In a stunning reversal from over a decade of ruling differently, last Friday the SEC released a “no-action” letter saying it will not go after intermediaries in merger & acquisition transactions for failure to register as a broker-dealer even if they receive a commission equal to a percentage of the size of the deal, no matter how big.
In a no-action letter the SEC staff responds to requests for interpretation of rules. They determine whether they would not recommend enforcement action against someone for a particular activity. Technically only the parties addressed can rely on the letters, which do not represent the views of the SEC commissioners and can change or be overruled at any time. As a practical matter, most practitioners do rely on no-action letters, at least until they are changed. In this case they issued the letter basically to any brokers who complete the sale of control of a privately held business and don’t help arrange financing.

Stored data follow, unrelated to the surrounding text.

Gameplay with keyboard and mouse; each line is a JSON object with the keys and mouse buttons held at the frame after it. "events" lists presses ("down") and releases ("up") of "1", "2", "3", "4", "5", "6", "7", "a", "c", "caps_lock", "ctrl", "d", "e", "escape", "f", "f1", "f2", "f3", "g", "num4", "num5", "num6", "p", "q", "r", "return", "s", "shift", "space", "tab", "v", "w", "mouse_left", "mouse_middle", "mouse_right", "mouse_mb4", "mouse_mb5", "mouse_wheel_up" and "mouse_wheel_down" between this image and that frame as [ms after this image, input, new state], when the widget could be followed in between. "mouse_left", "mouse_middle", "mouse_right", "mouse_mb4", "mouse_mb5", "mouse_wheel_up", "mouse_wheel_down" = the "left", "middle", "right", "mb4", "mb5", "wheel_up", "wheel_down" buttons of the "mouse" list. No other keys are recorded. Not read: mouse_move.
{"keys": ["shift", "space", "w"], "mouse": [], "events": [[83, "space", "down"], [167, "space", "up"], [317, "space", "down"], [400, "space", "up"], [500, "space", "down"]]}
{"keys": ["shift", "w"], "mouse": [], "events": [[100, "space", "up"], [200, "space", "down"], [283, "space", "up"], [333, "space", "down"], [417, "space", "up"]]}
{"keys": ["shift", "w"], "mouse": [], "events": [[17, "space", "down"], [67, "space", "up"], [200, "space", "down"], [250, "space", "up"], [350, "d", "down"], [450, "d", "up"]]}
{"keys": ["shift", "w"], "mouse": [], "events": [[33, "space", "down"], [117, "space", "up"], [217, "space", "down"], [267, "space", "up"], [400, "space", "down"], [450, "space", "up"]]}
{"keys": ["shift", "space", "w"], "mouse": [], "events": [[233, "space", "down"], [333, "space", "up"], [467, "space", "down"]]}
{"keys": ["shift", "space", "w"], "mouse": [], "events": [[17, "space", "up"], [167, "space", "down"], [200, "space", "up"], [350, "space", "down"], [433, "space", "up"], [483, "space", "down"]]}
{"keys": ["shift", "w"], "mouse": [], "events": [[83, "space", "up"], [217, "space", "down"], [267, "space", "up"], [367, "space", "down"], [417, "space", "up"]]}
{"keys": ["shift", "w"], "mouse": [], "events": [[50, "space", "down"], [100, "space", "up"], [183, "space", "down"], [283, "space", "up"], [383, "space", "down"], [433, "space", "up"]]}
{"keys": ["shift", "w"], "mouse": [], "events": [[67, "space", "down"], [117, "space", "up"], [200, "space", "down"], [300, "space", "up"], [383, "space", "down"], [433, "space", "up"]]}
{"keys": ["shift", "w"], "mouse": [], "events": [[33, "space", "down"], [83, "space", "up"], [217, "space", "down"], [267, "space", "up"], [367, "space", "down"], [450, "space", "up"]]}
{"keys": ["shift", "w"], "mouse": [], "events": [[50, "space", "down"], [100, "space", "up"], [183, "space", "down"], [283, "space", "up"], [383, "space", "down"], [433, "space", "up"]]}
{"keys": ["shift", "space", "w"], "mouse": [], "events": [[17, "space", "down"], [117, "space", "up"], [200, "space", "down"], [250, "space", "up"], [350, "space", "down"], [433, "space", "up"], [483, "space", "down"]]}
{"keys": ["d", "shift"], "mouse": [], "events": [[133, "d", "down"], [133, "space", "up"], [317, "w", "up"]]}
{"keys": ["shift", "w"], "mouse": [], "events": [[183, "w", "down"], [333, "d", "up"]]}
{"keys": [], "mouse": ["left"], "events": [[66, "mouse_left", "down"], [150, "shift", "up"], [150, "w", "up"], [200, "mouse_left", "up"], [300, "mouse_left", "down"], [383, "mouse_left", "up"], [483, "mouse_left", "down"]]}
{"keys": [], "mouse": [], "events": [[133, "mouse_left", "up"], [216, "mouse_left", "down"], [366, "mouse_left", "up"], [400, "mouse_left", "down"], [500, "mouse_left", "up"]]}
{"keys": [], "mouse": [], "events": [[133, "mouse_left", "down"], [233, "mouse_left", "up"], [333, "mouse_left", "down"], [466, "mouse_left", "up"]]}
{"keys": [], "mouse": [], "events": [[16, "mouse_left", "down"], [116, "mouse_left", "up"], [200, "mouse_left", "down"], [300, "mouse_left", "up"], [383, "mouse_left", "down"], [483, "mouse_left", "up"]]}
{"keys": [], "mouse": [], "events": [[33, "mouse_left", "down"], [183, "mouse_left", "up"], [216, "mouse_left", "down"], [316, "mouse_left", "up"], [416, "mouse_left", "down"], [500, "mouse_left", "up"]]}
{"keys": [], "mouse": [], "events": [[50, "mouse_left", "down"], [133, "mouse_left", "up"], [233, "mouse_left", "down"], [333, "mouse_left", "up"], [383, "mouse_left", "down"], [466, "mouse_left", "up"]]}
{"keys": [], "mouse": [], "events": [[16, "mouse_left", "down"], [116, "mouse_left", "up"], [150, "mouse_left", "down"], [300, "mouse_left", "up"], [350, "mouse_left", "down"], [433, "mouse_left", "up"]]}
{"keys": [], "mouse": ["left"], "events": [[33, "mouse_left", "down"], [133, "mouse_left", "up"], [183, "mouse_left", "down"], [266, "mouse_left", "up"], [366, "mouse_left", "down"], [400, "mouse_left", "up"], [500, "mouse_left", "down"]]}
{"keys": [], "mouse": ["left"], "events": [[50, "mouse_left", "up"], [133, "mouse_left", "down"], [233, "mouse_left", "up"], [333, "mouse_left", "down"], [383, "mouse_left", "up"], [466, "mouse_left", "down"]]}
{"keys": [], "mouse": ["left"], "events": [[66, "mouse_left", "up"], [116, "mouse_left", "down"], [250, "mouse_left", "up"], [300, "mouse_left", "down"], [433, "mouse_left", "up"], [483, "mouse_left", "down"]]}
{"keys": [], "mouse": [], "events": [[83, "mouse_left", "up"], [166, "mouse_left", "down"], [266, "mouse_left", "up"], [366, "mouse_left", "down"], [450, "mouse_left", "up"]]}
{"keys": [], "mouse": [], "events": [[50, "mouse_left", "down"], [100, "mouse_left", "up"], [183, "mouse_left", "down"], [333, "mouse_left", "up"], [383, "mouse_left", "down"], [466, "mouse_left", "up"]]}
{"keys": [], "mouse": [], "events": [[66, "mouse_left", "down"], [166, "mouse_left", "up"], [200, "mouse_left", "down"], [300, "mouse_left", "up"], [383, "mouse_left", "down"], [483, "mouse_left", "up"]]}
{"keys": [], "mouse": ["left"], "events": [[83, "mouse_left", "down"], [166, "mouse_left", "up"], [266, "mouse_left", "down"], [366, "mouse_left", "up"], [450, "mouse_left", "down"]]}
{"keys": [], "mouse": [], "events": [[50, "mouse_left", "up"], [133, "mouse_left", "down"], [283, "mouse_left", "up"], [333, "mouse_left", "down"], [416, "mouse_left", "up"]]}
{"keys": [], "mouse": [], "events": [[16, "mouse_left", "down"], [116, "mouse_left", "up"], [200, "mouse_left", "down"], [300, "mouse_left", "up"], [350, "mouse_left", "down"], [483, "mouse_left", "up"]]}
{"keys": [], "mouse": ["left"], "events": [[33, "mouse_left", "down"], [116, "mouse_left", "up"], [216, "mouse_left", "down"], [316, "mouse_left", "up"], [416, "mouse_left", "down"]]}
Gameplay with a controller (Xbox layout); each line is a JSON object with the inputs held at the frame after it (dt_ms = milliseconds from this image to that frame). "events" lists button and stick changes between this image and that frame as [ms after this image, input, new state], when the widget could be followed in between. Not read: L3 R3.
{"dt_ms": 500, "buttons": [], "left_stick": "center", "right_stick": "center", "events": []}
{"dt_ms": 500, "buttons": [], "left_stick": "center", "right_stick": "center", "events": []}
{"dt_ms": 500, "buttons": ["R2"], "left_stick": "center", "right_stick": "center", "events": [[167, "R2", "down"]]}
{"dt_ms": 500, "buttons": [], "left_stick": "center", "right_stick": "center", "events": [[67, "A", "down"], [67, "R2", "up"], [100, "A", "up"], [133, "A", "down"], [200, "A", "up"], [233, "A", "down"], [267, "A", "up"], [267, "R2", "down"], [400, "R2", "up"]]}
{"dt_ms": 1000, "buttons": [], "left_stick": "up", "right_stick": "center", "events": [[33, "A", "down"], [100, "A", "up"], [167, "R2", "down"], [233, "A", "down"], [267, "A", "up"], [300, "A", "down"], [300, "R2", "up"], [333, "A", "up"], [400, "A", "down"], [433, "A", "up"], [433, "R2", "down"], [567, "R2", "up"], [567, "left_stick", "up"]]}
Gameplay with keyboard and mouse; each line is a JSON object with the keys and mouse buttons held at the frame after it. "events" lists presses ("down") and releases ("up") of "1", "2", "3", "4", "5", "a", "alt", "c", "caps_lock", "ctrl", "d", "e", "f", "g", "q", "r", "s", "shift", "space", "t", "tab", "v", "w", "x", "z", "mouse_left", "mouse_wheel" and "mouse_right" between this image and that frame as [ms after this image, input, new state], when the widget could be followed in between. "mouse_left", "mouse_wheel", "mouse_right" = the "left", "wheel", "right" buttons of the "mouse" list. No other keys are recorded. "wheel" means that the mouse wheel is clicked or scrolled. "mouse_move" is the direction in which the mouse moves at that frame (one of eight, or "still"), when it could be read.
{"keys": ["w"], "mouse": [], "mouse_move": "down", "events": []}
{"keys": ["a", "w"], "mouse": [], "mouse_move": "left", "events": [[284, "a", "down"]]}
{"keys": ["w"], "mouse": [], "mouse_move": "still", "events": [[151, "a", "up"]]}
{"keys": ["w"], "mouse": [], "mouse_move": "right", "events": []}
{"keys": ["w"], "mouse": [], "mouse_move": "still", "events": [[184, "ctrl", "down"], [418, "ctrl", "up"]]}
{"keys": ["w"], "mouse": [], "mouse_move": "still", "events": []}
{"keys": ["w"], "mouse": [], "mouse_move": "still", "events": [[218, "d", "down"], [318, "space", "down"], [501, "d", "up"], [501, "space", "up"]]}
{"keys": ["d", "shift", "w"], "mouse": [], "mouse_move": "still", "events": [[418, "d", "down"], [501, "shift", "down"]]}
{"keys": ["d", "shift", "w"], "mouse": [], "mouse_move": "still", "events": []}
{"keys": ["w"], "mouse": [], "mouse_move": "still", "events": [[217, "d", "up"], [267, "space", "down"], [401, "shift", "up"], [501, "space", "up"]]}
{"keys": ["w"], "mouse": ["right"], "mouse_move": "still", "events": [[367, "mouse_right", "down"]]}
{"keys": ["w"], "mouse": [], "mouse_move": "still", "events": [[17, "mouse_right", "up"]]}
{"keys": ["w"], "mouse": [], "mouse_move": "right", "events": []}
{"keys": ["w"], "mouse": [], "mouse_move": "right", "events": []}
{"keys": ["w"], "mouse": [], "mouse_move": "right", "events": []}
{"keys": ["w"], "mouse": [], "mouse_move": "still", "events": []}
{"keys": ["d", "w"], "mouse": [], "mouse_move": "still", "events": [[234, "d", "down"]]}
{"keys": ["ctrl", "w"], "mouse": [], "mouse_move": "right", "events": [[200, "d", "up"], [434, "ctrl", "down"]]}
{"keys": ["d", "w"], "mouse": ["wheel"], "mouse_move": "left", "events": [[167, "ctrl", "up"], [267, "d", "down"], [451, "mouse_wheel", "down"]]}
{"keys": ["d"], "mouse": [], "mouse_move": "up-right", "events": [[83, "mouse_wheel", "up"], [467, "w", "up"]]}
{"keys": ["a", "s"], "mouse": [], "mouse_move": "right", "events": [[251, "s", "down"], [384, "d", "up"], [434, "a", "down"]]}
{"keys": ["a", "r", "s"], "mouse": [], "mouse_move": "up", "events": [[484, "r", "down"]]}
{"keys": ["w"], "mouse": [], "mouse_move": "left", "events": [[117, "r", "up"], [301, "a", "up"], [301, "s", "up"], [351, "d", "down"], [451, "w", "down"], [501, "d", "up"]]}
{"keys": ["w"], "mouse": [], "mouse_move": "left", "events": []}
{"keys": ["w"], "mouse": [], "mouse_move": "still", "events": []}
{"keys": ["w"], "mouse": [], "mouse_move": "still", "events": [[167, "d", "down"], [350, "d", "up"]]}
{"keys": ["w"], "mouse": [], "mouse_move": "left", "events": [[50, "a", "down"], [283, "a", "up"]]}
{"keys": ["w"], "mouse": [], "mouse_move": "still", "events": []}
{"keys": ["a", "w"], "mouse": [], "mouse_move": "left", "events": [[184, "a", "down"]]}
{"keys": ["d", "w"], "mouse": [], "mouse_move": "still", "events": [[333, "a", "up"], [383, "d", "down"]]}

So now an intermediary can arrange the sale of any private company, even very large ones, and receive a commission on the sale without an expensive and burdensome SEC registration as a broker. This is even better than legislation working its way through Congress, which would require registration, albeit a simple and automatic one. This is a complete exemption, which is great. The M&A community, however, is still pushing for the legislation since history has shown the SEC can and does changes its position over time. One also hopes the SEC considers similar relief for finders of private capital much as existed before a series of unfortunate no-action letters in the early 2000s. But good step SEC!